Restoration guru Robert Harris recently stated that in terms of a potential decent-quality restoration, the photo-chemical elements of the 202-minute, 70mm roadshow version of John Wayne‘s The Alamo (’60) are all but half-ruined. He’s told Digital Bits editor Bill Hunt that “[even] if a last-ditch restoration were started today, the best that could be achieved would be to return the film to perhaps 60% of its former glory,” Hunt writes. “But 60%, while disappointing, is certainly better than nothing.”
Is The Alamo a great film? No, but it’s a pretty good one — watchable, sturdily performed and generally well-constructed. In my view the fact that it was shot on 70mm mandates a proper preservation. But a petty Catch-22 imposed by rights holder MGM is standing in the way. They won’t fund a restoration on their own (okay, fine) but they won’t allow a crowd-funding effort either because it’ll make them look like pikers.

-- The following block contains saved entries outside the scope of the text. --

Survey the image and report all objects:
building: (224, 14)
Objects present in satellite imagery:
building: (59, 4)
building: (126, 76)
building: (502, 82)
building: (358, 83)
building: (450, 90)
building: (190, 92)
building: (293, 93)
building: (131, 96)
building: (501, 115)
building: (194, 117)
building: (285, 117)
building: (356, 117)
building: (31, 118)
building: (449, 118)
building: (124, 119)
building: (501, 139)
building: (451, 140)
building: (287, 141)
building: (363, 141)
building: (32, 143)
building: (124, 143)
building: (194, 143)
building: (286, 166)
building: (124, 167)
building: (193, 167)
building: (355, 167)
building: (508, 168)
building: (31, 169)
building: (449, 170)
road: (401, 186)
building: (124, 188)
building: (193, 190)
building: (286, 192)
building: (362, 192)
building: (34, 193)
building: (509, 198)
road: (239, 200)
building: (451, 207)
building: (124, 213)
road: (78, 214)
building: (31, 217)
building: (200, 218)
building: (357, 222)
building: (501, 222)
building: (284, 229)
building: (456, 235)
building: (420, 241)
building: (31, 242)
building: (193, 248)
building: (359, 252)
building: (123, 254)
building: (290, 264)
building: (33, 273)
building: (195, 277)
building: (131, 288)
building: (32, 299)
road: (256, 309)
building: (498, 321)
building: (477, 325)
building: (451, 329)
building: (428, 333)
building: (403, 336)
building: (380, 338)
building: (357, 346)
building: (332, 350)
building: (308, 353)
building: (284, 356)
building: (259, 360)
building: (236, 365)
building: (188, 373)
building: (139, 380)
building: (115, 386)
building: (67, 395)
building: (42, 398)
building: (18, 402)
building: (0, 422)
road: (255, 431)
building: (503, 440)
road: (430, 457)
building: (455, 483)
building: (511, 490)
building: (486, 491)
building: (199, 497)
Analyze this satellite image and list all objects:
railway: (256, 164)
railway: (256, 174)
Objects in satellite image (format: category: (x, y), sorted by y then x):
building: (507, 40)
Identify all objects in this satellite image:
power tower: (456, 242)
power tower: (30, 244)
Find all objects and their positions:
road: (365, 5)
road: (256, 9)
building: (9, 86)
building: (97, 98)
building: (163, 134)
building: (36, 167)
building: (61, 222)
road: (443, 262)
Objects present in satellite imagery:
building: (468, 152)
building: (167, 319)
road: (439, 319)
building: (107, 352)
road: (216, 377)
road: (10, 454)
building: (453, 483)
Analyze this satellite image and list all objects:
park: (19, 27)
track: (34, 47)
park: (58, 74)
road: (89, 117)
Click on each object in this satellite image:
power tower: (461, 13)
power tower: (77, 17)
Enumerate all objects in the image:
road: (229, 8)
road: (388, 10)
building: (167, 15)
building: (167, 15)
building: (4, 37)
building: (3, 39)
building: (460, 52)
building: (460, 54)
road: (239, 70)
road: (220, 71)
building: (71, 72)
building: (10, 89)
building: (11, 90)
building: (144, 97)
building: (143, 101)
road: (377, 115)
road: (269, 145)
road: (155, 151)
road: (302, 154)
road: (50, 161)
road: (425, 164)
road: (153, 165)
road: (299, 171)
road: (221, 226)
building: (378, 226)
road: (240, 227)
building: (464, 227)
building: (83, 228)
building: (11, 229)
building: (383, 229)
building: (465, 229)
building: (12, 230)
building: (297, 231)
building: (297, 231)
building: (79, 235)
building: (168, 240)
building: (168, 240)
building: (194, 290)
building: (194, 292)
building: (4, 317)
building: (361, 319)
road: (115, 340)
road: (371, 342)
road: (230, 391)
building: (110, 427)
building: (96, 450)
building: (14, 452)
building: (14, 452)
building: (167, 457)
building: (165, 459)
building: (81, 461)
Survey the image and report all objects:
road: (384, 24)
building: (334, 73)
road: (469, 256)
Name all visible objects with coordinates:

“There is no restoration effort at this time,” Harris has said on Home Theatre Forum. “Which means that there may never be a restoration effort. Several people have raised the concept of going to outside sources for funding [but] MGM has no interest in the concept, even if the film is lost. It appears that MGM has chosen to allow the film to die, as no immediate action will be taken with elements just one stage above that of industrial waste.”